* _RECORDED DATA_
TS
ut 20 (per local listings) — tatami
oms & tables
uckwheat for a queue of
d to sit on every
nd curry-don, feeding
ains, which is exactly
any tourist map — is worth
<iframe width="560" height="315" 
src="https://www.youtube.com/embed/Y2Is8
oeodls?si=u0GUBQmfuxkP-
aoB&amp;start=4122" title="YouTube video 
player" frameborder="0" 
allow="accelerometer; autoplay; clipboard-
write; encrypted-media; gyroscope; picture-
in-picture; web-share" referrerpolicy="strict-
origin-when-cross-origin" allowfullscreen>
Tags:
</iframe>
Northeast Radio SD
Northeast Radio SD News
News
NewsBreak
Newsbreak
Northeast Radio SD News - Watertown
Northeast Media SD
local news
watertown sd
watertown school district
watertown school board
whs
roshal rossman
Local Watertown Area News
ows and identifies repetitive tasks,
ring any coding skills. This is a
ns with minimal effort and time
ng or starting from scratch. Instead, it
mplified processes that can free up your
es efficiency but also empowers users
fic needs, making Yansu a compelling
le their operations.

* _WHAT YOU ARE ASKED TO DO_
Pull out all lines from the entries above in which the word "picture" appears.

* _ANSWER TO THE EXERCISE_
write; encrypted-media; gyroscope; picture-
in-picture; web-share" referrerpolicy="strict-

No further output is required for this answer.